Please pull every line of text from the material below, word for word, and leave out the pictures.

Start of Records supplied

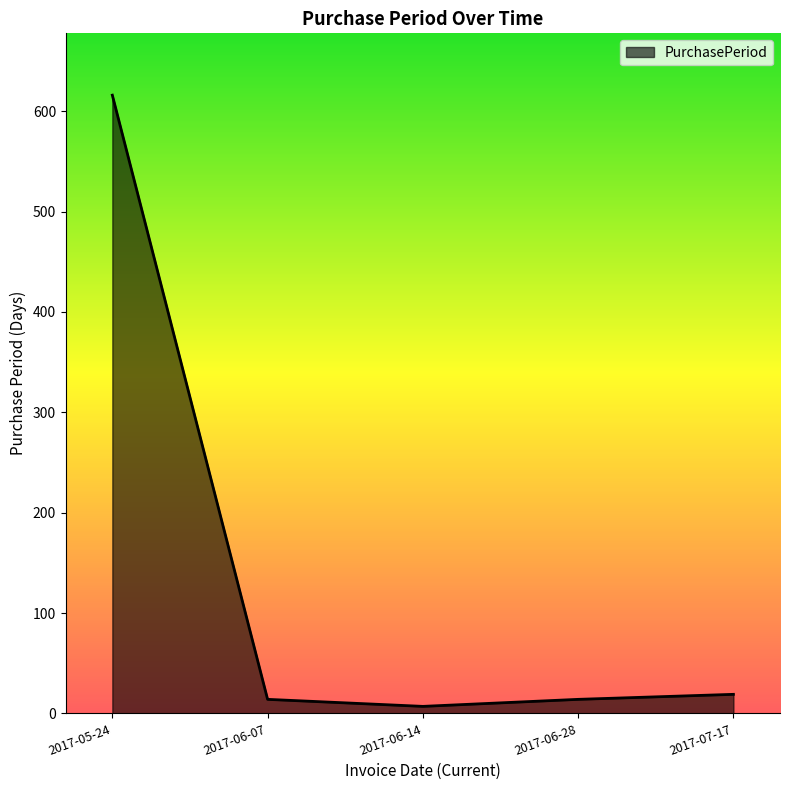

Is it true that the value at 2017-07-17 is 19?

True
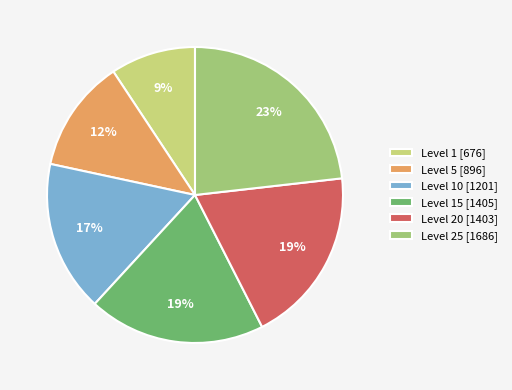

Which has a higher value, Level 25 [1686] or Level 10 [1201]?

Level 25 [1686]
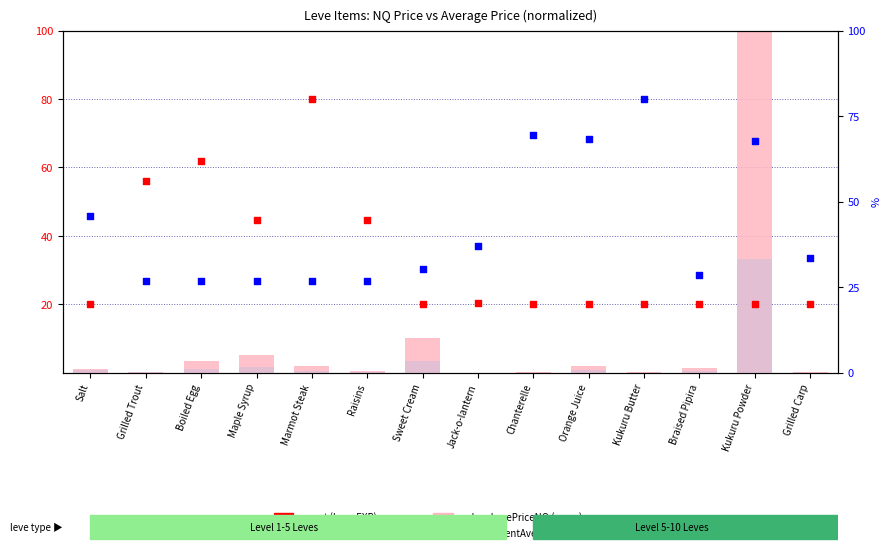

At which category is the sum across all series the highest?

Kukuru Powder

End of Records supplied

▸ **Task answer**
Is it true that the value at 2017-07-17 is 19?

True

Which has a higher value, Level 25 [1686] or Level 10 [1201]?

Level 25 [1686]

At which category is the sum across all series the highest?

Kukuru Powder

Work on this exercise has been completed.